More on Narcissism


Hadn’t read my Monitor on Psychology (Feb 2011 edition) til this morning and saw that the cover story is on the possible rise of narcissism in young folk these days. Now, this magazine is popular and doesn’t go too deep into reporting on research…and I haven’t followed up on the studies to read them for myself, but…

  • one study has 80% of middle school students scoring higher on self-esteem in ’06 than ’88
  • Another shows an increase in the lifetime prevalence of NPD
  • However, no nationally representative samples comparisons have been done to really shed light on whether a rise is truly taking place
  • One meta study of 85 studies (between ’82 and ’06) suggests an increase of narcissism among college students

The article goes on to muse about whether materialism and social networking lead the way toward narcissism but also wonders whether the decrease in availability to easy credit will lower the self-promoting trend a bit.

In an ironic twist, it appears that the DSM 5 may not include NPD as a diagnosis. Rather. It will include a more general diagnosis (see below taken from the DSM5.0rg site). Strangely, one of the “types” is NOT narcissism.

The essential features of a personality disorder are impairments in identity and sense of self and in the capacity for effective interpersonal functioning.

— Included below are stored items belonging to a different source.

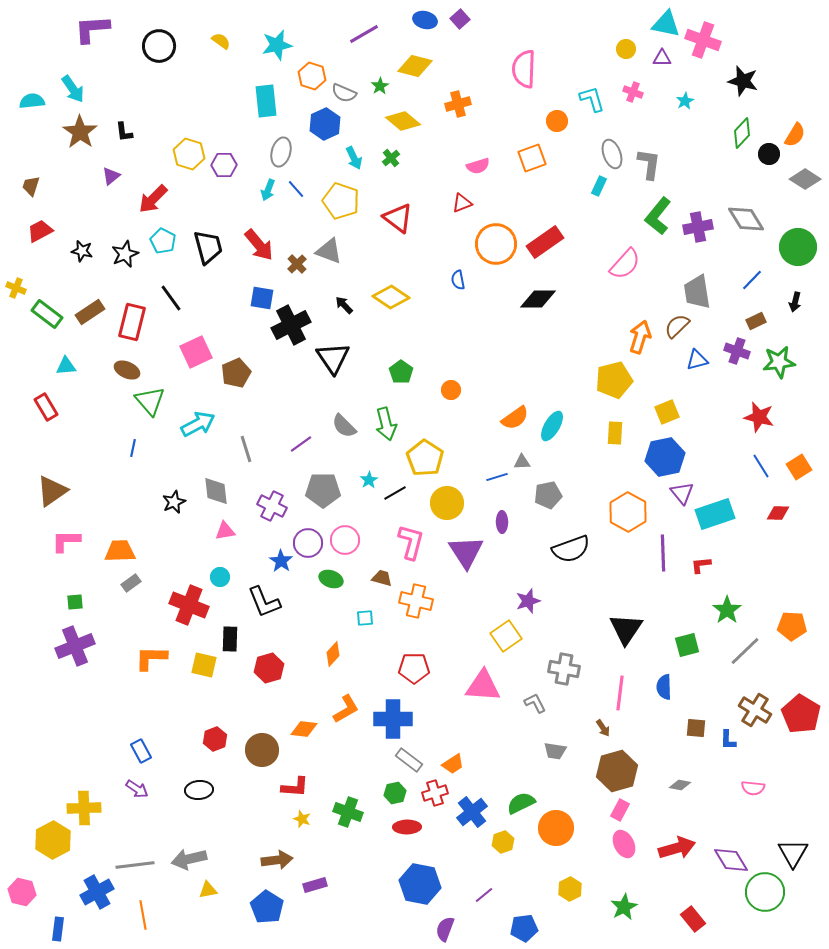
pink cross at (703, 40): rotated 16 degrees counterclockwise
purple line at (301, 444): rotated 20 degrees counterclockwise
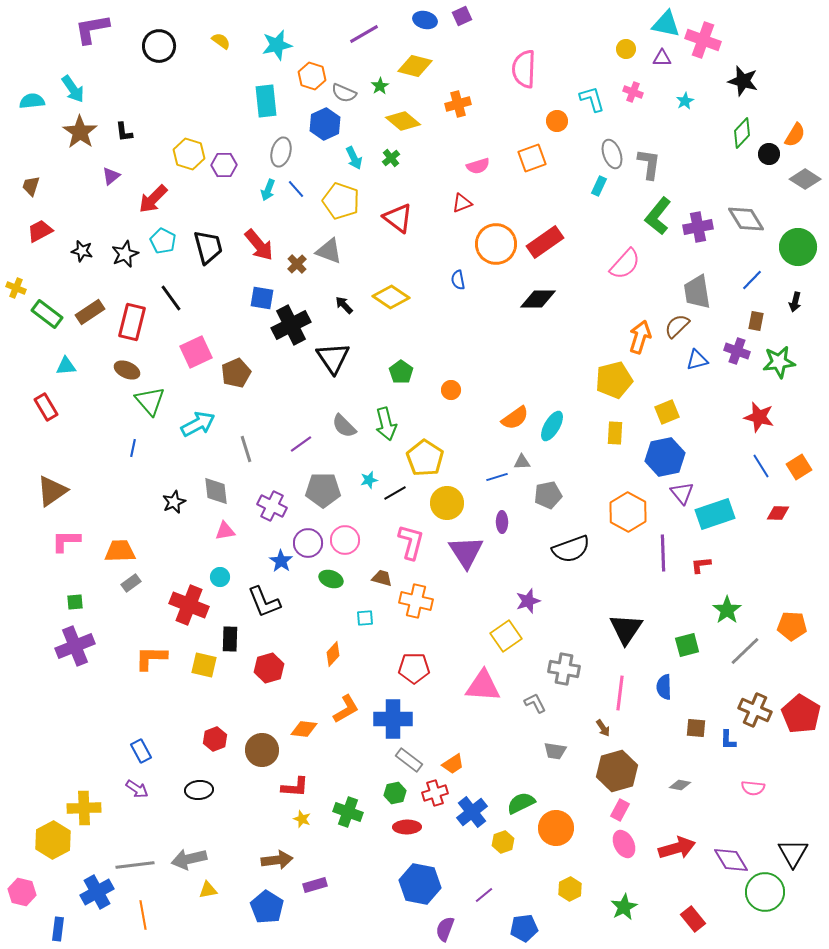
purple square at (460, 19): moved 2 px right, 3 px up; rotated 18 degrees clockwise
purple L-shape at (92, 29): rotated 6 degrees counterclockwise
brown rectangle at (756, 321): rotated 54 degrees counterclockwise
cyan star at (369, 480): rotated 18 degrees clockwise
brown cross at (755, 710): rotated 8 degrees counterclockwise
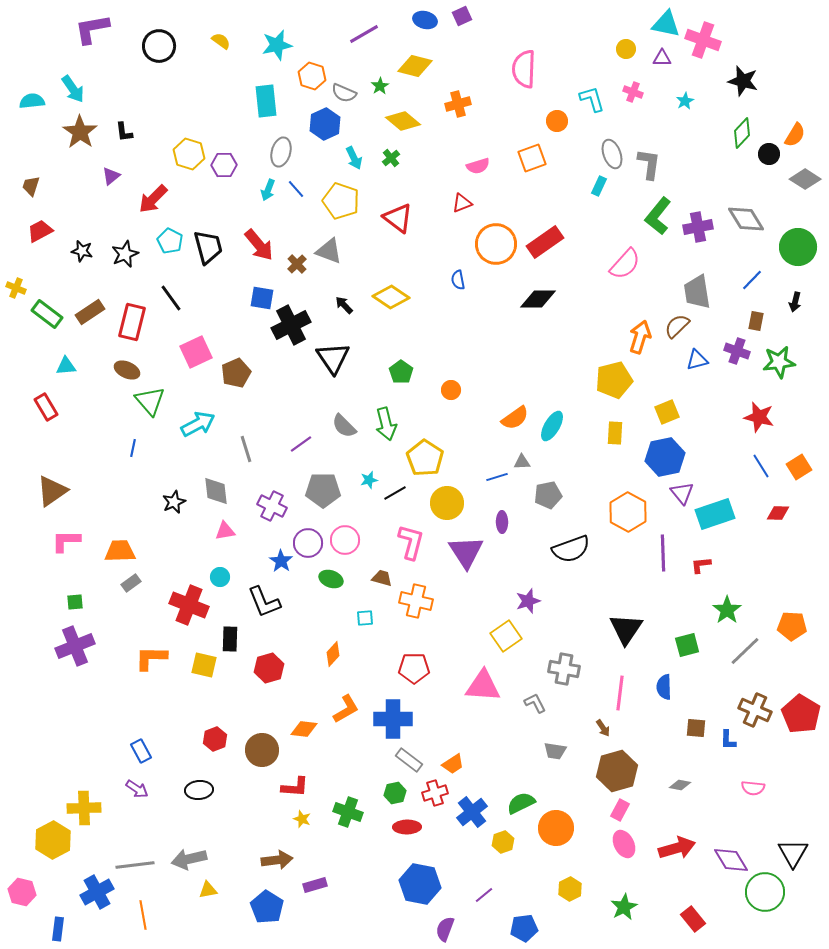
cyan pentagon at (163, 241): moved 7 px right
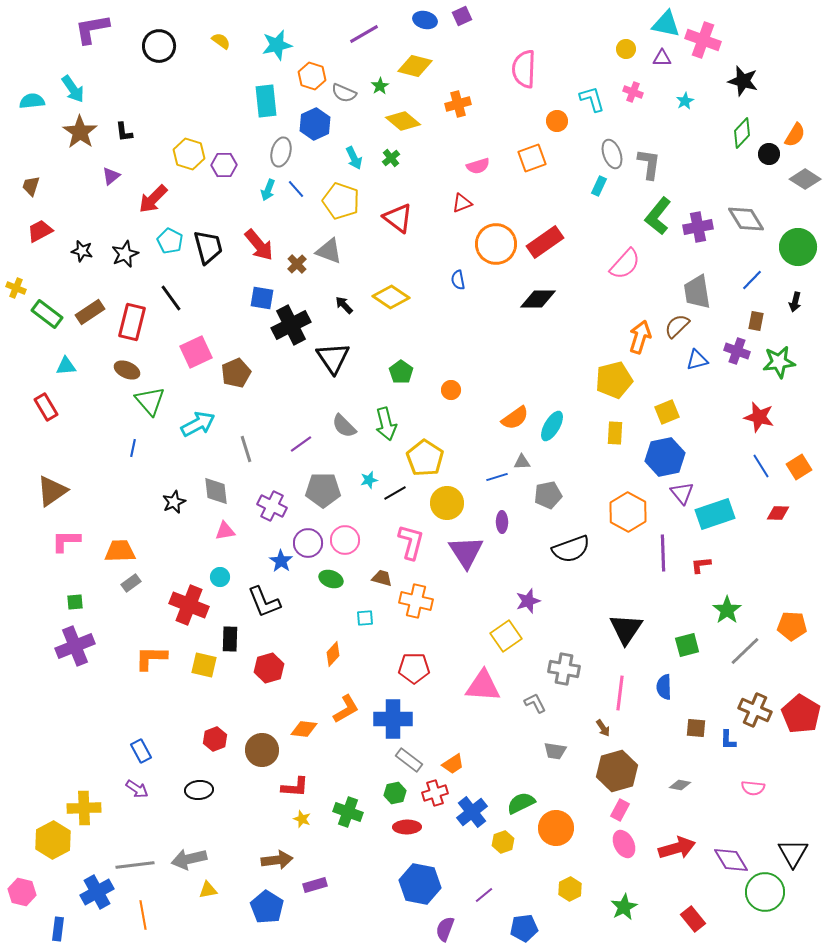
blue hexagon at (325, 124): moved 10 px left
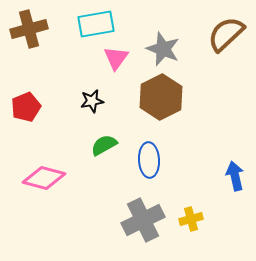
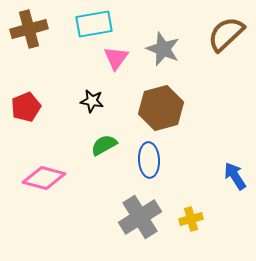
cyan rectangle: moved 2 px left
brown hexagon: moved 11 px down; rotated 12 degrees clockwise
black star: rotated 20 degrees clockwise
blue arrow: rotated 20 degrees counterclockwise
gray cross: moved 3 px left, 3 px up; rotated 6 degrees counterclockwise
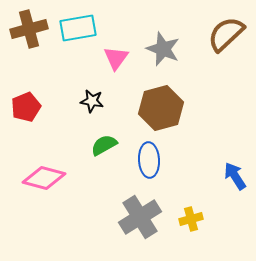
cyan rectangle: moved 16 px left, 4 px down
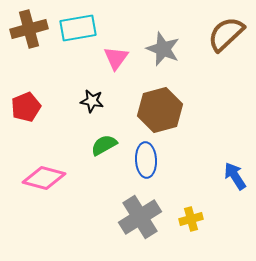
brown hexagon: moved 1 px left, 2 px down
blue ellipse: moved 3 px left
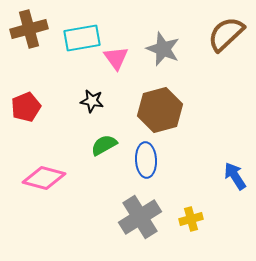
cyan rectangle: moved 4 px right, 10 px down
pink triangle: rotated 12 degrees counterclockwise
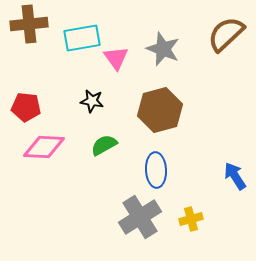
brown cross: moved 5 px up; rotated 9 degrees clockwise
red pentagon: rotated 28 degrees clockwise
blue ellipse: moved 10 px right, 10 px down
pink diamond: moved 31 px up; rotated 12 degrees counterclockwise
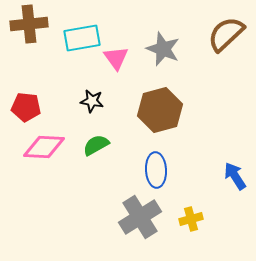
green semicircle: moved 8 px left
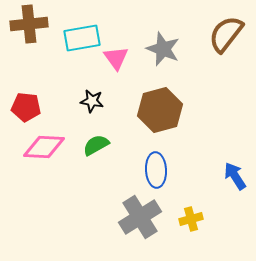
brown semicircle: rotated 9 degrees counterclockwise
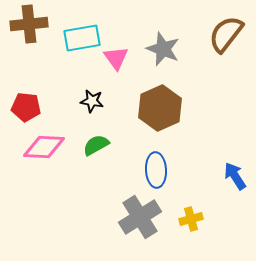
brown hexagon: moved 2 px up; rotated 9 degrees counterclockwise
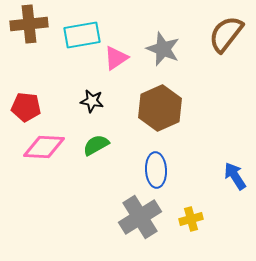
cyan rectangle: moved 3 px up
pink triangle: rotated 32 degrees clockwise
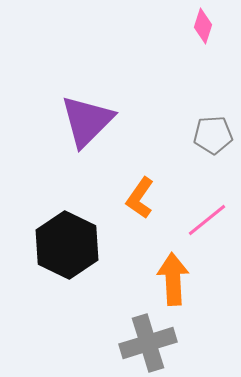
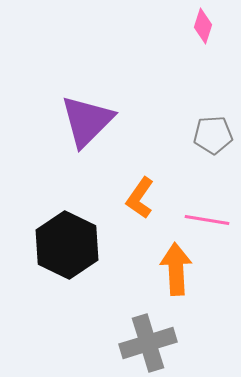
pink line: rotated 48 degrees clockwise
orange arrow: moved 3 px right, 10 px up
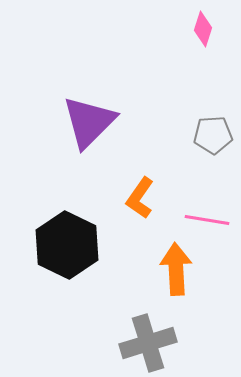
pink diamond: moved 3 px down
purple triangle: moved 2 px right, 1 px down
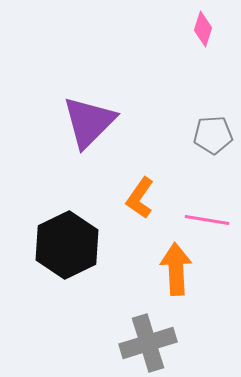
black hexagon: rotated 8 degrees clockwise
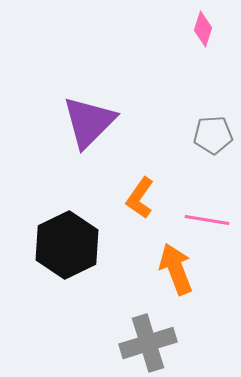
orange arrow: rotated 18 degrees counterclockwise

To diagnose a personality disorder, the impairments must meet all of the following criteria:

A.    A rating of mild impairment or greater in self and interpersonal functioning on the Levels of Personality Functioning.

B.    Associated with a “good match” or “very good match” to a personality disorder type or with a rating of “quite a bit like the trait” or “extremely like the trait” on one or more personality trait domains.

C.    Relatively stable across time and consistent across situations.

D.    Not better understood as a norm within an individual’s dominant culture.

E.    Not solely due to the direct physiological effects of a substance (e.g., a drug of abuse, medication) or a general medical condition (e.g., severe head trauma).

3 Comments

Filed under counseling, counseling science, personality, Psychology

3 responses to “More on Narcissism

  1. Scott Knapp

    Homosexuality was removed from the DSM when it could not longer be (popularly) demonstrated that the condition necessarily lead to a perceived impairment in personal or interpersonal functioning. Indeed, the proponents of the move made the case (and continue to assert) that if any distresses were associated with homosexuality, they were in large part due to the social pressures and punishments imposed by in intolerant society, which would be ameliorated, in part, by the removal of the social stigma of “mental illness” associated with homosexuality.

    I light of that logic, if self-centeredness and self-promotion become ingrained into societal norms, and resultant attitudes and behaviors become normal as well, why doesn’t it follow that narcissism, or any so-called “mental illness” that steps on the toes of unbridled pursuit of what makes me “happy”, should be removed from the DSM and emasculated of any power to check my progress toward self-fulfillment? As a precuror to His return, Jesus said, “Many false prophets will arise and will mislead many. Because lawlessness is increased, most people’s love will grow cold” (Matthew 24:11-12, NASU). Psychology is seemingly leading the way toward ushering in the return of Christ…you go, Psychology!

  2. Scott, I might agree with your 2nd paragraph–that if self-promotion is so ingrained then is it a disorder?

    However, I do think that we ought to be consistent in our theory/research in mental illness and as such, agree with the “popular” notion that homosexuality is not a mental illness. If you study a population of people and they do not have evidence of personal and interpersonal impairment, then we shouldn’t label them as mentally ill.

    Now, while a person meeting current criteria for NPD might not believe they have interpersonal impairment, it shouldn’t be too hard to prove they do, in fact, have impairment. Just ask the collaterally damaged friends and family.

  3. Scott Knapp

    I think we’re in agreement here…I certainly didn’t mean to suggest that we go back to calling homosexuality a mental disorder (thought I’m certain we agree it’s a spiritual and moral disorder). In my reading of the writings of Spitzer at the time he was lobbying on this issue, he still believed that homosexuality was not normal sexual behavior, and those who were troubled by their homosexual desires still deserved the option to be treated, and thus he supported keeping a diagnosis in the DSM to address this. Of course, popular sentiment eventually eradicated this from the DSM as well.

    I am suggesting that the definition of the terms we use (maybe including “impairment”) will eventually be modified to make allowances for the things we want to hang on to, when present definitions make it difficult to do so.